Stephen Milne

Personal information
- Nationality: Great Britain Scotland
- Born: 29 April 1994 (age 32) Inverness, Scotland
- Height: 6 ft 1 in (185 cm)
- Weight: 168 lb (76 kg)

Sport
- Sport: Swimming
- Strokes: Freestyle 200m

Medal record
Men's swimming
Representing Great Britain
Olympic Games
| Silver medal – second place | 2016 Rio de Janeiro | 4×200 m freestyle |
World Championships (LC)
| Gold medal – first place | 2017 Budapest | 4x200 m freestyle |
European Championships (LC)
| Gold medal – first place | 2018 Glasgow | 4×200 m freestyle |
| Bronze medal – third place | 2018 Glasgow | 4×200m mixed freestyle |
Representing Scotland
Commonwealth Games
| Silver medal – second place | 2014 Glasgow | 4×200 m freestyle |
| Bronze medal – third place | 2018 Gold Coast | 4×100 m freestyle |
| Bronze medal – third place | 2018 Gold Coast | 4×200 m freestyle |
| Bronze medal – third place | 2022 Birmingham | 4×200 m freestyle |
| Bronze medal – third place | 2022 Birmingham | 4×100 m medley |

= Stephen Milne (swimmer) =

Scottish swimmer

Stephen Milne (born 29 April 1994) is a Scottish swimmer who competed at the 2016 Summer Olympics in Rio de Janeiro, Brazil.

==Personal life==
Milne was born on 29 April 1994 in Inverness, Scotland, United Kingdom. He went to school at Perth Academy and is now studying at Perth College, University of the Highlands and Islands, for a Bachelor of Science degree in Environmental Science.

==Swimming==
Milne competed at the 2012 European Junior Swimming Championships, held in Antwerp, Belgium. He finished eighth in the 200-metre freestyle and was part of the British team that placed fourth in the 4 × 200-metre freestyle relay.
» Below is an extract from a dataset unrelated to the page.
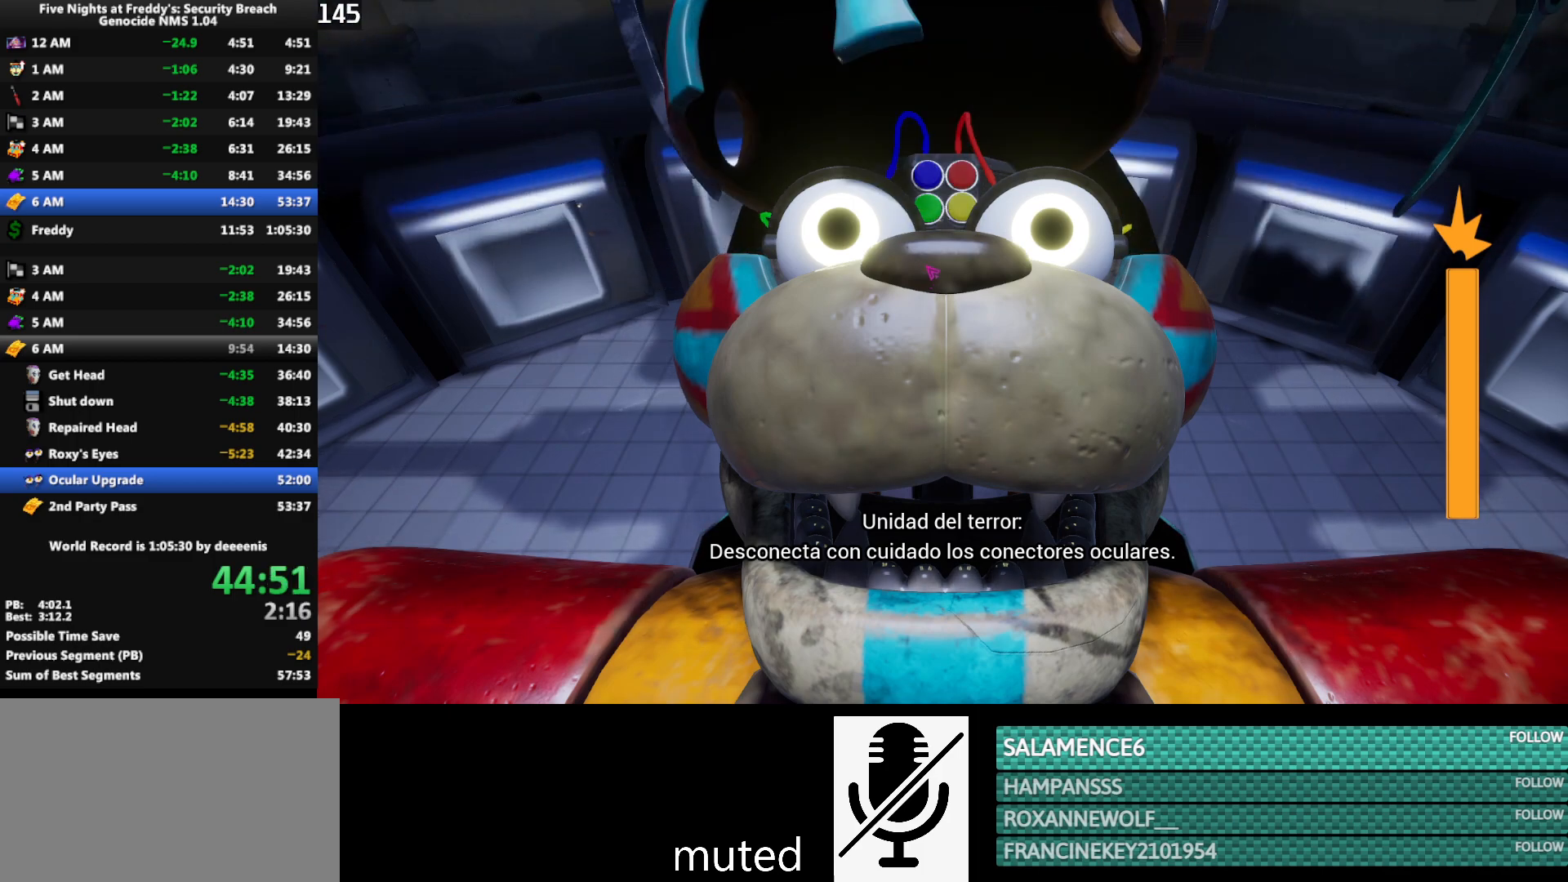
{"keys": [], "mouse": [], "events": []}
He competed at the 2014 European Aquatics Championships held in Berlin, Germany, reaching the final in the 400-metre freestyle, 800-metre freestyle and the 1500 metre freestyle, placing fourth in the latter with a new personal best. At the 2014 Commonwealth Games in Glasgow, Scotland he represented the host nation. In the 400-metre freestyle he won his heat in a time of three minutes 46.48 seconds to advance to the final, where he finished eighth. In the 1500 metre freestyle he was second in his heat behind Canadian Ryan Cochrane and qualified for the final where he finished fifth. In the final of the 4 × 200-metre freestyle relay he competed alongside Daniel Wallace, Duncan Scott and Robert Renwick as the Scottish quartet won the silver medal behind Australia.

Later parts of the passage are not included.